Nova Scotia

Pharmaceuticals in wastewater target of sewage treatment study

Acadia University scientists will begin testing a bioreactor they hope can strip pharmaceuticals from wastewater before it is released into the environment.

Studies show some pharmaceuticals can harm fish, but effects on humans still not clear

Acadia University chemist Anthony Tong demonstrates how his membrane bioreactor works. Testing will soon begin to see if the device can eliminate pharmaceuticals from waste water. (CBC)

It looks a bit like something that was cobbled together with stuff found in the basement. Two small tanks, a hodgepodge of pipes and some dirty tubes that make up the membrane.

But scientists at Acadia University hope this bioreactor is the solution to an emerging question: how to stop traces of medications swallowed by Canadians and excreted into toilets from slipping through wastewater treatment plants and into streams, rivers and lakes.

"The municipal wastewater plant, they're not designed to treat the pharmaceuticals," says Anthony Tong, a professor of chemistry at the university. "That is the major concern here."

Tong and his team will soon begin testing the device and the special membrane that's been devised, an effort that throws traditional sewage treatment methods for a loop.

Rather than kill bacteria in sewage water, researchers are looking to pinpoint particular strains that can be effective in breaking down pharmaceuticals. The membrane will hold on to those bacteria, using what's already in the wastewater to clean out contaminants.

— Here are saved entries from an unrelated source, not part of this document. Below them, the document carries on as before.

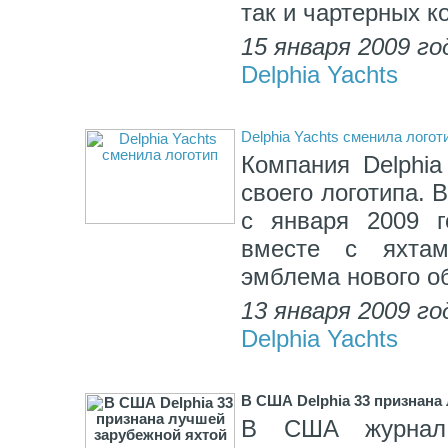
так и чартерных к
15 января 2009 го
Delphia Yachts
Delphia Yachts сменила логот
Компания Delphia
своего логотипа. 
с января 2009 г
вместе с яхта
эмблема нового об
13 января 2009 го
Delphia Yachts
В США Delphia 33 признана
В США журнал 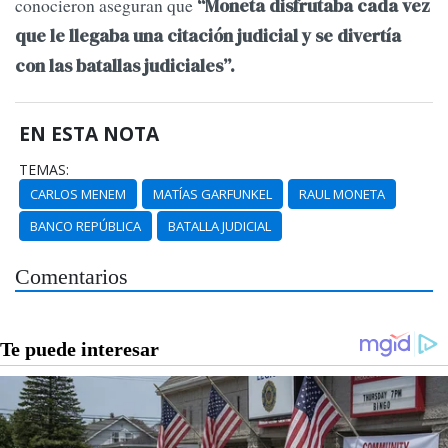
conocieron aseguran que
“Moneta disfrutaba cada vez
que le llegaba una citación judicial y se divertía
con las batallas judiciales”.
EN ESTA NOTA
TEMAS:
CARLOS MENEM
MATÍAS GARFUNKEL
RAUL MONETA
BANCO REPÚBLICA
BATALLA JUDICIAL
Comentarios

"It's doable," Tong says. "It's more of a how and when we are going to implement a new technology to improve the pharmaceutical treatment efficiency."

Pharmaceuticals end up in wastewater because drugs are not completely metabolised. In some cases, as much as 90 per cent passes through our bodies. 

N.S. waste water tested

In recent years, Acadia researchers have sampled water leaving more than 20 sewage treatment plants across Nova Scotia, testing each for 13 commonly used pharmaceuticals and finding traces of all.

The list includes drugs to treat diabetes, inflammation and depression, and household staples like acetaminophen. Scientists also looked at caffeine and cotinine, which is found in tobacco.

The levels of pharmaceuticals in samples varied greatly, Tong said, depending in part on the level of treatment the water received. The chemist's aim is to improve on that, creating a system that can be easily added to sewage plants to specifically target pharmaceuticals.

The work adds to an emerging body of research examining pharmaceuticals that are going down household toilets and eventually emerging in the environment.

Tong says most of the samples he and his team tested revealed only trace amounts, not enough to have an "acute toxic effect."

The worry, he says, is bioaccumulation — pharmaceuticals building up in tissue over time and making their way up through the food chain.

Aquatic harm

The amounts detected in other studies are generally small and it's not clear what effect, if any at all, this might have on humans. But scientists have shown some pharmaceuticals can harm aquatic reproduction.

Last year, Environment Canada officials told a Senate committee hearing that more than 165 individual pharmaceuticals and personal care products have been identified in water samples.

The difficulty in determining wider implications is that wastewater treatment plants are all different and the "cocktail" of pharmaceuticals that come through them vary, says Wendy Krkosek, a research engineer with Dalhousie University's Centre for Water Resources Studies.

The ongoing research is being monitored by Halifax Water, which runs several wastewater treatment plants in the metro area.

Susheel Arora, director of waste water services, says sewage plants are generally not designed to remove pharmaceuticals, but some are still eliminated through regular treatment.

He says some ecotoxicity studies show changes in fish, but scientists are still looking at the effects of miniscule concentrations.

"That's where the research is going," Arora says. "What is the risk? That's the billion dollar question. What is the risk of these things at those certain low levels."

There are currently no national standards specifically governing the treatment of pharmaceuticals in wastewater. And Arora says he believes it will be a "long time" before sewage plants are required to filter out such contaminants.